Récit intéressant à plus d'un titre, mais en terme d'émotions tragiques je suis resté sur ma faim.
«
Les Perses » situe l'action à la fin de la deuxième guerre médique qui opposa une confédération de cités grecques à l'immense empire Achéménide. Elle conte essentiellement l'histoire la bataille de Salamine, l'aspect tragique étant curieusement rendu non dans l'héroïsme des Grecs au combat mais dans l'apitoiement des Perses face à la défaite.
Car les sujets de la pièce sont bien
les Perses vaincus. La scène est à Suse, devant le palais du roi Xerxès. Les Féaux du père de Xerxès, Darius, attendent avec angoisse des nouvelles de l'immense armée partie écraser les téméraires Grecs. Atossa, veuve de Darius, leur fait part de ses rêves inquiétants. Un messager dépenaillé ne tarde pas à confirmer leurs craintes. L'armée a été anéantie. Atossa invoque l'âme de Darius afin d'en obtenir consolation et bénédiction mais n'y gagne qu'une effroyable révélation : les Dieux (Grecs) ont jugé
les Perses sacrilèges d'avoir tenté de s'élever à leur niveau en bâtissant un pont de navires permettant aux soldats de traverser l'Hellespont (évènement également relaté par
Hérodote). La ruine des armées est leur punition et Xerxès doit à présent renoncer à sa superbe et ployer le genou. La fin de la pièce est une longue et pathétique péroraison de Deuil.
Ce récit est sans aucun doute à classer parmi les témoignages historiques. Car l'auteur a bel et bien vécu la bataille de Salamine et je pense que sa haine des Perses devait être profonde.
Eschyle est prolixe dès qu'il s'agit d'évoquer l'histoire récente (pour lui) des affrontements entre Grecs et Perses, les détails géographiques du déplacement des armées perses, les noms des généraux, etc. En écrivant cette pièce il a voulu laisser une trace des évènements qu'il a vécus.
Ce récit est aussi un cri patriotique. Je ne crois pas que choisir
les Perses comme sujets puisse leurrer le lecteur.
Les Perses se nomment eux-mêmes Barbares, ce qui ne peut-être en réalité que le point de vue d'un Grec ; Darius parle des Dieux, mais de Zeus, de Poséidon, pas d'Ahura-Mazda.
Eschyle rappelle que
les Perses règnent par la terreur alors que la force d'Athènes repose sur la vertu civique et patriotique.
Eschyle montre
les Perses angoissés, il les fait pleurer, mais je l'imagine observer la scène avec une joie perverse, et je l'imagine souhaiter à travers cette pièce transférer cette joie à son public, et développer leur sentiment patriotique.

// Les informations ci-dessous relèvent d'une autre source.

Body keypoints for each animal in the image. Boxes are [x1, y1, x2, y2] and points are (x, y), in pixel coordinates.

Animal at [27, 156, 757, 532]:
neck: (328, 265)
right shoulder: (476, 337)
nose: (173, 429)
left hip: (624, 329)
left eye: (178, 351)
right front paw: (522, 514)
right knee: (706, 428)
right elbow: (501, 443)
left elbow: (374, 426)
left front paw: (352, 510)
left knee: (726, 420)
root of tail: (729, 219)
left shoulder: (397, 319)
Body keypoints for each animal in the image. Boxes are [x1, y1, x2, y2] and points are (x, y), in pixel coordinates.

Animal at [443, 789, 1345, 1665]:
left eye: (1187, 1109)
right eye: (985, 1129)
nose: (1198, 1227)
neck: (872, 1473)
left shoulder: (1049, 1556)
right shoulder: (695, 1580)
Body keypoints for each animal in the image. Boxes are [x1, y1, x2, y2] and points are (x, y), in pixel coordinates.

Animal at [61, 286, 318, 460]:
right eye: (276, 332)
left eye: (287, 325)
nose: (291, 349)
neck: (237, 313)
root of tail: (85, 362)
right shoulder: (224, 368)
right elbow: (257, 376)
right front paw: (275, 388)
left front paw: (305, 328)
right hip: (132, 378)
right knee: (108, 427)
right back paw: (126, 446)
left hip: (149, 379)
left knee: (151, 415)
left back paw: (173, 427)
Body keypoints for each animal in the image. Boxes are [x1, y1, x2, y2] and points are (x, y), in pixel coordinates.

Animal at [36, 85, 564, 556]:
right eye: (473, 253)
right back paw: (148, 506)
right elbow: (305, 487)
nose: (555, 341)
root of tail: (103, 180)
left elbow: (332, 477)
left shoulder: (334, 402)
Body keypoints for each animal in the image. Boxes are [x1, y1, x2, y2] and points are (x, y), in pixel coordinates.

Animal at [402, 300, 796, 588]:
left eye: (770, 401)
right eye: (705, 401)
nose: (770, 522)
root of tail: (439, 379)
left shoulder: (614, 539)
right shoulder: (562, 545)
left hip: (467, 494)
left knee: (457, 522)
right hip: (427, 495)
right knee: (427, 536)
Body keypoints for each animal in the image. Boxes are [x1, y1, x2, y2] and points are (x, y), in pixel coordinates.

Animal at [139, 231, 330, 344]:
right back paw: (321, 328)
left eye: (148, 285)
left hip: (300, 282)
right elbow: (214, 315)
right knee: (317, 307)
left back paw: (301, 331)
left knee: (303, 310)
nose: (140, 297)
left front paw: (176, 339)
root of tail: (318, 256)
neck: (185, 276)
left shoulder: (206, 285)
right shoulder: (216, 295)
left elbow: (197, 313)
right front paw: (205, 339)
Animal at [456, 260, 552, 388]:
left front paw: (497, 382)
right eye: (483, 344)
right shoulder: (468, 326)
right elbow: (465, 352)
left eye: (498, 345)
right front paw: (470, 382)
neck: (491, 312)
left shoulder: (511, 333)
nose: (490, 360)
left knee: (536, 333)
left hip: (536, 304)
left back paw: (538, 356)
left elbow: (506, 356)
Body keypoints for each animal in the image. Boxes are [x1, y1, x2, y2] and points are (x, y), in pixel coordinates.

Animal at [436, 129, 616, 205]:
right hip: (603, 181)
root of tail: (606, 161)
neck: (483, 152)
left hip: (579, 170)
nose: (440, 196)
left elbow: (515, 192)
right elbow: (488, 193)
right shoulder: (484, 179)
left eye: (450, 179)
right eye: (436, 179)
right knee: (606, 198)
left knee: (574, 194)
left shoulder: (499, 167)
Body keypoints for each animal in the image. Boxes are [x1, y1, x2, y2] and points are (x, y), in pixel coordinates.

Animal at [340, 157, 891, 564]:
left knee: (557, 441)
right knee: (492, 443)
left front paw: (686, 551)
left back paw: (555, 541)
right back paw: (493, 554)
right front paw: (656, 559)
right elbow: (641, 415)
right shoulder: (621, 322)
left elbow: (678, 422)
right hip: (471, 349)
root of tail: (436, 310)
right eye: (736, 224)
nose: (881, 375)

Tout cela a ravi mon intellect mais a quelque peu désappointé mon attente émotionnelle du tragique. Ici pas de lutte entre devoir et passion, pas de Destin funeste imposé par les Dieux, seulement la plainte des vaincus. C'est insuffisant pour se comparer à des chefs-d'oeuvre comme «
Oedipe-roi » de
Sophocle ou « Hippolyte » d'
Euripide.
Pièce lue dans les « Tragiques Grecs,
Théâtre Complet », éditions du Livre de Poche.